The Proud Rebel.I know from all too personal experience that creating a new cocktail is a lot easier than crafting a compelling film story. Yet, they’re not entirely dissimilar in that sometimes you need one final ingredient to bring everything together…even if that final ingredient is a bit of a cliche. Yes, just as the too-little known 1958 western/family drama “The Proud Rebel” kind of needed the slightly contrived gunfight that ends it to bring everything together for a satisfying conclusion, the cocktail it inspired in me never really became something to be proud of until I came up with the idea of topping the thing off with soda water. 0 points for originality, but I’d rather win ugly than not win at all.

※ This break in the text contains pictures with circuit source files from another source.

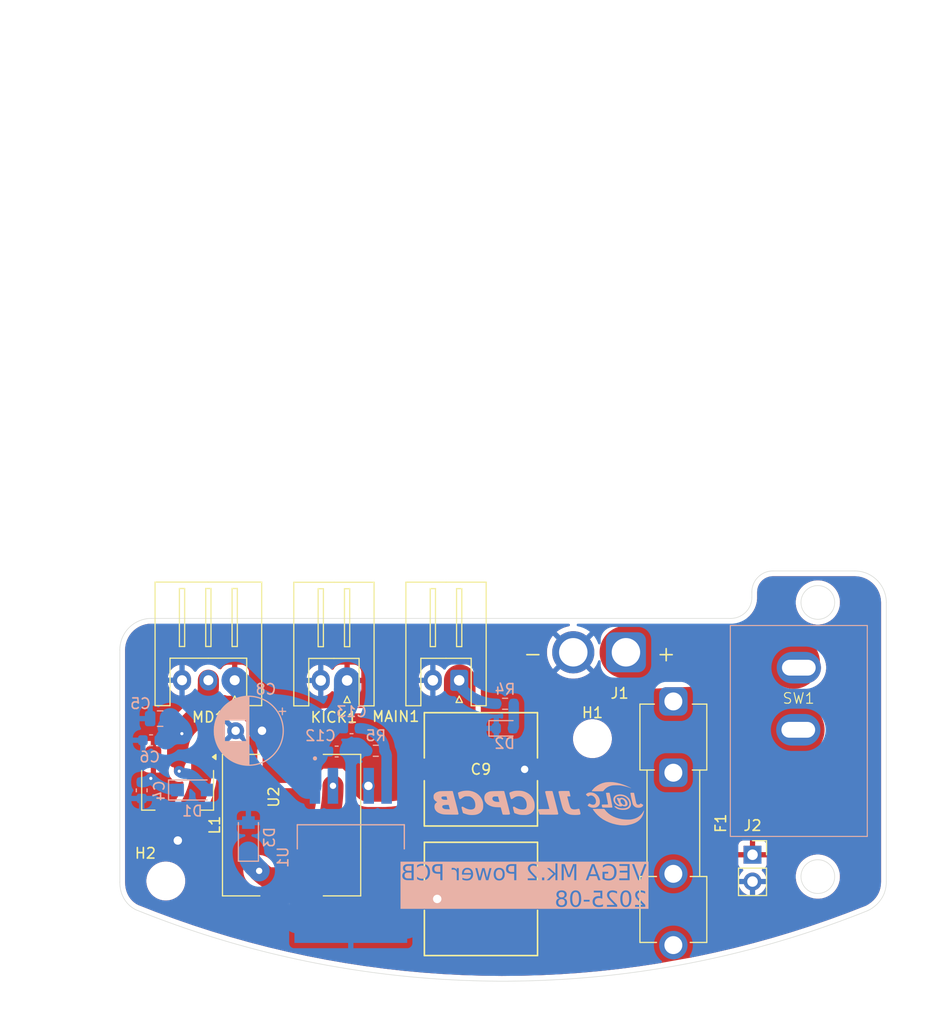
<source format=kicad_pcb>
(kicad_pcb
	(version 20241229)
	(generator "pcbnew")
	(generator_version "9.0")
	(general
		(thickness 1.6)
		(legacy_teardrops no)
	)
	(paper "A4")
	(layers
		(0 "F.Cu" signal)
		(2 "B.Cu" signal)
		(9 "F.Adhes" user "F.Adhesive")
		(11 "B.Adhes" user "B.Adhesive")
		(13 "F.Paste" user)
		(15 "B.Paste" user)
		(5 "F.SilkS" user "F.Silkscreen")
		(7 "B.SilkS" user "B.Silkscreen")
		(1 "F.Mask" user)
		(3 "B.Mask" user)
		(17 "Dwgs.User" user "User.Drawings")
		(19 "Cmts.User" user "User.Comments")
		(21 "Eco1.User" user "User.Eco1")
		(23 "Eco2.User" user "User.Eco2")
		(25 "Edge.Cuts" user)
		(27 "Margin" user)
		(31 "F.CrtYd" user "F.Courtyard")
		(29 "B.CrtYd" user "B.Courtyard")
		(35 "F.Fab" user)
		(33 "B.Fab" user)
		(39 "User.1" user)
		(41 "User.2" user)
		(43 "User.3" user)
		(45 "User.4" user)
	)
	(setup
		(pad_to_mask_clearance 0)
		(allow_soldermask_bridges_in_footprints no)
		(tenting front back)
		(grid_origin 150 100)
		(pcbplotparams
			(layerselection 0x00000000_00000000_55555555_5755f5ff)
			(plot_on_all_layers_selection 0x00000000_00000000_00000000_00000000)
			(disableapertmacros no)
			(usegerberextensions no)
			(usegerberattributes yes)
			(usegerberadvancedattributes yes)
			(creategerberjobfile yes)
			(dashed_line_dash_ratio 12.000000)
			(dashed_line_gap_ratio 3.000000)
			(svgprecision 4)
			(plotframeref no)
			(mode 1)
			(useauxorigin no)
			(hpglpennumber 1)
			(hpglpenspeed 20)
			(hpglpendiameter 15.000000)
			(pdf_front_fp_property_popups yes)
			(pdf_back_fp_property_popups yes)
			(pdf_metadata yes)
			(pdf_single_document no)
			(dxfpolygonmode yes)
			(dxfimperialunits yes)
			(dxfusepcbnewfont yes)
			(psnegative no)
			(psa4output no)
			(plot_black_and_white yes)
			(plotinvisibletext no)
			(sketchpadsonfab no)
			(plotpadnumbers no)
			(hidednponfab no)
			(sketchdnponfab yes)
			(crossoutdnponfab yes)
			(subtractmaskfromsilk no)
			(outputformat 1)
			(mirror no)
			(drillshape 1)
			(scaleselection 1)
			(outputdirectory "")
		)
	)
	(net 0 "")
	(net 1 "Net-(D2-A)")
	(net 2 "+3.3V")
	(net 3 "Net-(SW1-B)")
	(net 4 "Net-(U1-ON{slash}OFF)")
	(net 5 "+12V")
	(net 6 "Net-(J1-Pin_1)")
	(net 7 "+5V")
	(net 8 "Net-(D3-K)")
	(net 9 "GND")
	(footprint "Fuse:Fuseholder_Clip-5x20mm_Keystone_3517_Inline_P23.11x6.76mm_D1.70mm_Horizontal" (layer "F.Cu") (at 166.181 166.47 -90))
	(footprint "Capacitor DOWNROAD:CAP_J-V_10X10P5_RUB" (layer "F.Cu") (at 147.9171 185.2 180))
	(footprint "Connector_JST:JST_XH_S2B-XH-A_1x02_P2.50mm_Horizontal" (layer "F.Cu") (at 145.85 164.47 180))
	(footprint "Capacitor DOWNROAD:CAP_J-V_10X10P5_RUB" (layer "F.Cu") (at 147.91 172.91))
	(footprint "SW:DS-850K-S-ON" (layer "F.Cu") (at 178.09 169.27))
	(footprint "Package_TO_SOT_SMD:SOT-223" (layer "F.Cu") (at 119.12 174.87 -90))
	(footprint "Connector_JST:JST_XH_S3B-XH-A_1x03_P2.50mm_Horizontal" (layer "F.Cu") (at 124.54 164.46 180))
	(footprint "Connector_AMASS:AMASS_XT30U-F_1x02_P5.0mm_Vertical" (layer "F.Cu") (at 161.68 161.81 180))
	(footprint "Inductor_SMD:L_Changjiang_FXL1360" (layer "F.Cu") (at 129.94 178.2 90))
	(footprint "MountingHole:MountingHole_3.2mm_M3" (layer "F.Cu") (at 158.5 170))
	(footprint "Connector_JST:JST_XH_S2B-XH-A_1x02_P2.50mm_Horizontal" (layer "F.Cu") (at 135.21 164.48 180))
	(footprint "Connector_PinSocket_2.54mm:PinSocket_1x02_P2.54mm_Vertical" (layer "F.Cu") (at 173.695 181.01))
	(footprint "MountingHole:MountingHole_3.2mm_M3" (layer "F.Cu") (at 118 183.5))
	(footprint "Resistor_SMD:R_0603_1608Metric" (layer "B.Cu") (at 150.205 166.693137))
	(footprint "Capacitor_THT:CP_Radial_D6.3mm_P2.50mm" (layer "B.Cu") (at 127.13 169.25 180))
	(footprint "Capacitor_SMD:C_0603_1608Metric" (layer "B.Cu") (at 134.22 171.22))
	(footprint "Capacitor_SMD:C_0603_1608Metric" (layer "B.Cu") (at 135.63 169.02))
	(footprint "Resistor_SMD:R_0603_1608Metric" (layer "B.Cu") (at 137.935 171.15 180))
	(footprint "Capacitor_SMD:C_0603_1608Metric" (layer "B.Cu") (at 115.71 174.9 -90))
	(footprint "Diode_SMD:Nexperia_CFP3_SOD-123W" (layer "B.Cu") (at 120.52 174.87))
	(footprint "Capacitor_SMD:C_0805_2012Metric" (layer "B.Cu") (at 117.46 168.1 180))
	(footprint "Regulator:LM2576SX-5.0_NOPB" (layer "B.Cu") (at 135.56 185.0725 -90))
	(footprint "JLCPCBlogo:JLCPCB Big" (layer "B.Cu") (at 153.4091 176.1612 180))
	(footprint "Capacitor_SMD:C_0603_1608Metric" (layer "B.Cu") (at 116.6 170.15 180))
	(footprint "Diode_SMD:Nexperia_CFP3_SOD-123W" (layer "B.Cu") (at 125.84 179.36 90))
	(footprint "LED_SMD:LED_0603_1608Metric" (layer "B.Cu") (at 150.1625 169.023137))
	(gr_poly
		(pts
			(xy 168.14 165.17) (xy 171.62 166.83) (xy 167.57 167.57) (xy 163.78 168) (xy 163.82 167.56) (xy 164.3 165.36)
		)
		(stroke
			(width 0.2)
			(type solid)
		)
		(fill yes)
		(layer "F.Cu")
		(net 3)
		(uuid "600a9c51-ad64-4802-94d5-e6a4db335846")
	)
	(gr_poly
		(pts
			(xy 164.95 191.18) (xy 167.89 190.65) (xy 168.29 188.86) (xy 167.02 187.77) (xy 165.55 187.56) (xy 164.41 188.62)
			(xy 164.16 190.1)
		)
		(stroke
			(width 0.2)
			(type solid)
		)
		(fill yes)
		(layer "F.Cu")
		(net 5)
		(uuid "f20a0260-7a30-4ab4-a0d6-5ff74d190784")
	)
	(gr_arc
		(start 183.395441 154.095)
		(mid 185.516761 154.97368)
		(end 186.395441 157.095)
		(stroke
			(width 0.05)
			(type default)
		)
		(layer "Edge.Cuts")
		(uuid "0328f5d3-af2c-41c9-aed7-8689a882adfd")
	)
	(gr_line
		(start 183.3954 154.095)
		(end 175.634 154.095)
		(stroke
			(width 0.05)
			(type default)
		)
		(layer "Edge.Cuts")
		(uuid "04911aec-3ad7-4aa0-81b3-371d75550db4")
	)
	(gr_line
		(start 171.634 158.595)
		(end 116.633837 158.595)
		(stroke
			(width 0.05)
			(type default)
		)
		(layer "Edge.Cuts")
		(uuid "20572bc8-6940-46cf-b242-1e34ccb6660c")
	)
	(gr_curve
		(pts
			(xy 113.633837 183.594989) (xy 113.633837 185.594989) (xy 115.15 186.22) (xy 115.15 186.22)
		)
		(stroke
			(width 0.05)
			(type default)
		)
		(layer "Edge.Cuts")
		(uuid "28be7827-5ab7-4b07-8227-175f898d3e8d")
	)
	(gr_arc
		(start 173.634 156.595)
		(mid 173.048214 158.009214)
		(end 171.634 158.595)
		(stroke
			(width 0.05)
			(type default)
		)
		(layer "Edge.Cuts")
		(uuid "3b1ae4de-a548-49d1-9d16-513cb7ba42ee")
	)
	(gr_line
		(start 173.634 156.595)
		(end 173.634 156.095)
		(stroke
			(width 0.05)
			(type default)
		)
		(layer "Edge.Cuts")
		(uuid "3db2c301-6cb8-40ed-9ca8-74c67382a80b")
	)
	(gr_arc
		(start 184.634 186.31)
		(mid 149.883007 192.99955)
		(end 115.148954 186.222588)
		(stroke
			(width 0.05)
			(type default)
		)
		(layer "Edge.Cuts")
		(uuid "63d549f5-158f-4195-80f1-168ce841b834")
	)
	(gr_line
		(start 113.633837 183.594989)
		(end 113.633837 161.595)
		(stroke
			(width 0.05)
			(type default)
		)
		(layer "Edge.Cuts")
		(uuid "65890da3-d373-4d16-a29c-41e47da2b3e5")
	)
	(gr_line
		(start 186.3954 183.58256)
		(end 186.3954 157.095)
		(stroke
			(width 0.05)
			(type default)
		)
		(layer "Edge.Cuts")
		(uuid "782ccd60-3169-4a7f-a979-bdc70e440bb2")
	)
	(gr_curve
		(pts
			(xy 186.3954 183.58256) (xy 186.3954 185.58256) (xy 184.634 186.31) (xy 184.634 186.31)
		)
		(stroke
			(width 0.05)
			(type default)
		)
		(layer "Edge.Cuts")
		(uuid "7da5552f-9c8c-4de9-9321-c666538894a5")
	)
	(gr_circle
		(center 179.895438 183.082544)
		(end 181.495438 183.082544)
		(stroke
			(width 0.05)
			(type solid)
		)
		(fill no)
		(layer "Edge.Cuts")
		(uuid "89d6a021-9034-4f13-b6a7-9c4dd858ffc5")
	)
	(gr_circle
		(center 179.895438 157.082544)
		(end 181.495438 157.082544)
		(stroke
			(width 0.05)
			(type solid)
		)
		(fill no)
		(layer "Edge.Cuts")
		(uuid "91a6f824-4121-4a55-88e1-bbd98d66c088")
	)
	(gr_arc
		(start 173.634 156.095)
		(mid 174.219786 154.680786)
		(end 175.634 154.095)
		(stroke
			(width 0.05)
			(type default)
		)
		(layer "Edge.Cuts")
		(uuid "cc902fa6-5bc8-4a84-8914-ee7bdd437269")
	)
	(gr_arc
		(start 113.633837 161.595)
		(mid 114.512517 159.47368)
		(end 116.633837 158.595)
		(stroke
			(width 0.05)
			(type default)
		)
		(layer "Edge.Cuts")
		(uuid "ede9bf9c-6f75-400c-b31a-ac64ec957011")
	)
	(gr_line
		(start 150 170)
		(end 158.5 170)
		(stroke
			(width 0.05)
			(type solid)
		)
		(layer "F.Fab")
		(uuid "25b81896-f58e-4c0d-8acf-29afa6219835")
	)
	(gr_line
		(start 150 183.5)
		(end 118 183.5)
		(stroke
			(width 0.1)
			(type solid)
		)
		(layer "F.Fab")
		(uuid "2d41a7b5-8a0a-4055-a0e2-d4287554098a")
	)
	(gr_line
		(start 185.395438 185.082544)
		(end 174.395438 185.082544)
		(stroke
			(width 0.1)
			(type default)
		)
		(layer "F.Fab")
		(uuid "4ea7b1f8-3fd3-4c78-8546-fc1e7d6d437b")
	)
	(gr_line
		(start 150 100)
		(end 150 170)
		(stroke
			(width 0.05)
			(type solid)
		)
		(layer "F.Fab")
		(uuid "6da1dbce-b877-4abc-816c-ea503cc6a361")
	)
	(gr_line
		(start 150 100)
		(end 150 183.5)
		(stroke
			(width 0.1)
			(type solid)
		)
		(layer "F.Fab")
		(uuid "7572da9d-29f7-4b50-999d-8041a4e1631c")
	)
	(gr_line
		(start 174.395438 185.082544)
		(end 174.395438 155.082544)
		(stroke
			(width 0.1)
			(type default)
		)
		(layer "F.Fab")
		(uuid "941caecd-00ee-4b84-9dc5-288a33eaacb2")
	)
	(gr_line
		(start 174.395438 155.082544)
		(end 185.395438 155.082544)
		(stroke
			(width 0.1)
			(type default)
		)
		(layer "F.Fab")
		(uuid "aa115e5d-9802-408a-9c5f-0b0f0df635c3")
	)
	(gr_line
		(start 185.395438 155.082544)
		(end 185.395438 185.082544)
		(stroke
			(width 0.1)
			(type default)
		)
		(layer "F.Fab")
		(uuid "c77afb69-de76-4c23-a8c8-5a90dd51a7bb")
	)
	(gr_text "VEGA Mk.2 Power PCB\n2025-08"
		(at 163.67 186.2 0)
		(layer "B.SilkS" knockout)
		(uuid "ec98e1e0-750b-47b2-a711-2f60bd11a6c9")
		(effects
			(font
				(face "源ノ角ゴシック JP Normal")
				(size 1.5 1.5)
				(thickness 0.1)
			)
			(justify left bottom mirror)
		)
		(render_cache "VEGA Mk.2 Power PCB\n2025-08" 0
			(polygon
				(pts
					(xy 163.172385 183.425) (xy 162.972808 183.425) (xy 162.481422 181.8892) (xy 162.657827 181.8892)
					(xy 162.911992 182.736784) (xy 162.977306 182.955458) (xy 163.065224 183.244474) (xy 163.07365 183.244474)
					(xy 163.171424 182.920025) (xy 163.224867 182.736784) (xy 163.483154 181.8892) (xy 163.665878 181.8892)
				)
			)
			(polygon
				(pts
					(xy 162.265908 183.425) (xy 161.367125 183.425) (xy 161.367125 183.278087) (xy 162.091611 183.278087)
					(xy 162.091611 182.686867) (xy 161.501489 182.686867) (xy 161.501489 182.539863) (xy 162.091611 182.539863)
					(xy 162.091611 182.036204) (xy 161.390206 182.036204) (xy 161.390206 181.8892) (xy 162.265908 181.8892)
				)
			)
			(polygon
				(pts
					(xy 160.446452 183.454309) (xy 160.310752 183.443126) (xy 160.187171 183.410788) (xy 160.130899 183.387321)
					(xy 160.079473 183.35973) (xy 160.032895 183.328263) (xy 159.991802 183.293552) (xy 159.976132 183.277996)
					(xy 159.976132 182.639515) (xy 160.471639 182.639515) (xy 160.471639 182.784503) (xy 160.13779 182.784503)
					(xy 160.13779 183.204448) (xy 160.199219 183.24824) (xy 160.287312 183.282538) (xy 160.396612 183.300103)
					(xy 160.429691 183.301077) (xy 160.490598 183.298171) (xy 160.548044 183.289555) (xy 160.600708 183.275784)
					(xy 160.649955 183.256858) (xy 160.695206 183.233227) (xy 160.737003 183.204834) (xy 160.81029 183.133948)
					(xy 160.869996 183.043448) (xy 160.915134 182.931846) (xy 160.943607 182.797541) (xy 160.952584 182.654261)
					(xy 160.949682 182.574117) (xy 160.941095 182.498525) (xy 160.927422 182.429413) (xy 160.908679 182.364972)
					(xy 160.885769 182.307005) (xy 160.858376 182.253765) (xy 160.82759 182.206687) (xy 160.792845 182.164371)
					(xy 160.755181 182.127739) (xy 160.713993 182.095931) (xy 160.669979 182.069381) (xy 160.622775 182.047796)
					(xy 160.519296 182.020045) (xy 160.429691 182.013215) (xy 160.373727 182.016057) (xy 160.32265 182.024229)
					(xy 160.232061 182.055162) (xy 160.152127 182.10515) (xy 160.091628 182.16086) (xy 159.995 182.047012)
					(xy 160.046155 181.999409) (xy 160.107348 181.953997) (xy 160.160068 181.923482) (xy 160.219121 181.897429)
					(xy 160.275649 181.879535) (xy 160.33737 181.866932) (xy 160.433904 181.859891) (xy 160.501807 181.862802)
					(xy 160.567321 181.871453) (xy 160.629609 181.885546) (xy 160.689174 181.905023) (xy 160.745382 181.929545)
					(xy 160.798539 181.959135) (xy 160.848249 181.993514) (xy 160.894569 182.032688) (xy 160.93732 182.076548)
					(xy 160.976315 182.124977) (xy 161.04256 182.235619) (xy 161.091736 182.364396) (xy 161.121933 182.511088)
					(xy 161.131095 182.658474) (xy 161.128198 182.744046) (xy 161.11964 182.825371) (xy 161.105846 182.901326)
					(xy 161.086932 182.972917) (xy 161.063456 183.039121) (xy
... [218614 chars truncated]
</source>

I like my drink quite a bit but I like the recently restored and sincerely entertaining film I was lucky to see at this year’s TCM Fest even more. As a pretty obvious follow-up to 1953’s “Shane,” also starring Alan Ladd, “The Proud Rebel” doesn’t get a huge number of points as groundbreaking cinema but it’s big traditionalist heart more than makes for up for it.No disrespect to the great George Stevens, who I actually think is a better director than “Proud Rebel” helmer Michael Curtiz in many respects, but in this case I prefer the quasi-knock-off to the original.

The kicker here is that, instead of chatty Brandon de Wilde as the surrogate son of ex-gunfighter Shane, we have Mr. Ladd’s real-life son, David, forced to act almost entirely without words as the progeny of a former confederate soldier struck mute by the wartime death of his mother. The 10 year-old, who would eventually become a major Hollywood player as an executive and producer, performs brilliantly not only with his legendary dad, but the film’s equally formidable leading lady, Olivia de Haviland (“The Adventures of Robin Hood” and “Gone with the Wind,” just for starters).

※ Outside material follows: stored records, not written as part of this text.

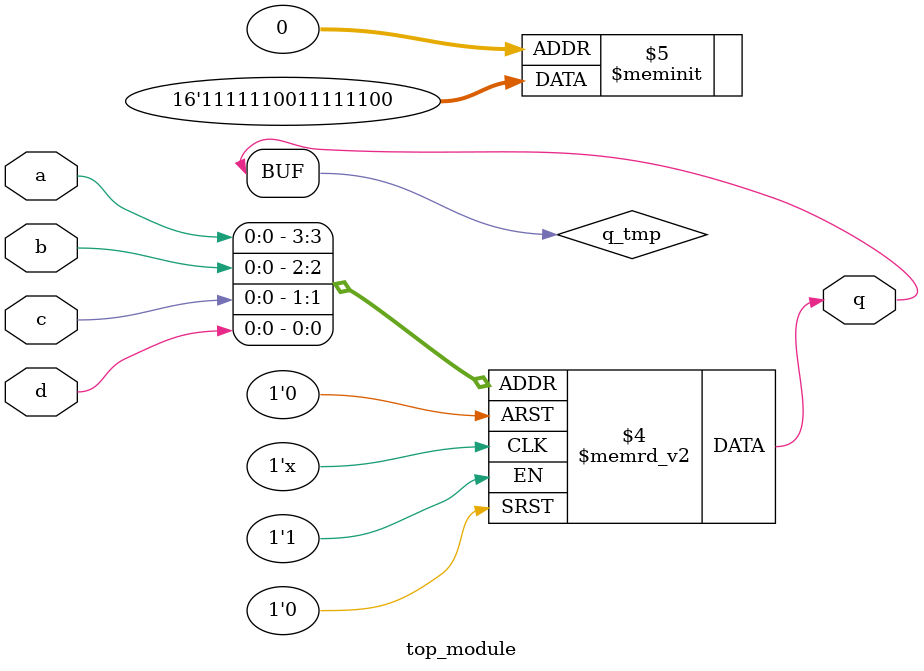
<source format=v>

module top_module (
    input a,
    input b,
    input c,
    input d,
    output q );//

    reg q_tmp;

    assign q = q_tmp;

    always @(*) begin
        case ({a,b,c,d})
            4'b0000: q_tmp = 0;
            4'b0001: q_tmp = 0;
            4'b0010: q_tmp = 1;
            4'b0011: q_tmp = 1;
            4'b0100: q_tmp = 1;
            4'b0101: q_tmp = 1;
            4'b0110: q_tmp = 1;
            4'b0111: q_tmp = 1;
            4'b1000: q_tmp = 0;
            4'b1001: q_tmp = 0;
            4'b1010: q_tmp = 1;
            4'b1011: q_tmp = 1;
            4'b1100: q_tmp = 1;
            4'b1101: q_tmp = 1;
            4'b1110: q_tmp = 1;
            4'b1111: q_tmp = 1;
            default: q_tmp = 0;
        endcase
    end

endmodule
</source>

Oh, and there’s also a dog, played by two very convincing and charismatic canine performers (billed collectively as “King.”) And, yeah, I got choked up a couple of times. What’s it’s to you?

Sure, the movie has a somewhat disturbing undercurrent, as did many postbellum westerns, given that we’re told Alan Ladd character was once wealthy prior to the war and we all know what wealthy Southerners routinely did that, er, kinda sorta started the Civil War. Still, the drive of a father to help his son live a full life and the love of a boy for his dog pretty much transcends everything in a movie like this.

As for the drink, and yeah, there really is a drink buried in here, it’s kind of an Old Fashioned striking out out its own. This beverage lives up to it’s name. It does not back down and it takes care of what’s important.

The Proud Rebel

1 1/2 ounces Laird’s Applejack
1/2 ounce Knob Creek Single Barrel Reserve
1 teaspoon Southern Comfort
1 teaspoon maple syrup
1-2 ounces soda water
2 apple slices
1 dash aromatic bitters

Muddle an apple slice in a shaker, it might take a little bit of effort, but the more juice you get out of it, the better. Next, add all of the liquid ingredients, except for the carbonated water, together with plenty of ice. Shake vigorously, and strain — just once, no need for any highfalutin’ double straining — into a rocks glass with ice. Then, add your second apple slice as a garnish and top off with soda water, stirring gently. Toast the basic yet crucial ties that can, in a really good story, make themes as potentially bland as family ties and simple human decency enormously compelling.

****

I decided that applejack should make a return after being prominently featured in last week’s selection because, as I said last week, this might just be the most American of all base spirits…though many would certainly argue that rye or bourbon whiskey should have that honor. Splitting the difference, I’ve once again combined the two, this time spicing up my relatively mild blended 80 proof Laird’s with the 120 proof Knob Creek Single Barrel Reserve, which I happened to have on hand because of the kindly gods of PR who send me free stuff.

As I said above, adding the maple syrup, Southern Comfort, and crushed apple slice, made for an okay modification of an Old Fashioned…but just okay. It really needed an ounce or so of carbonated water to push the thing over the top. And it fits the movie, too. Because Alan Ladd’s character really is a proud guy, too proud at times. And fizzy water is proud, too? Right? Well, it’s fizzy.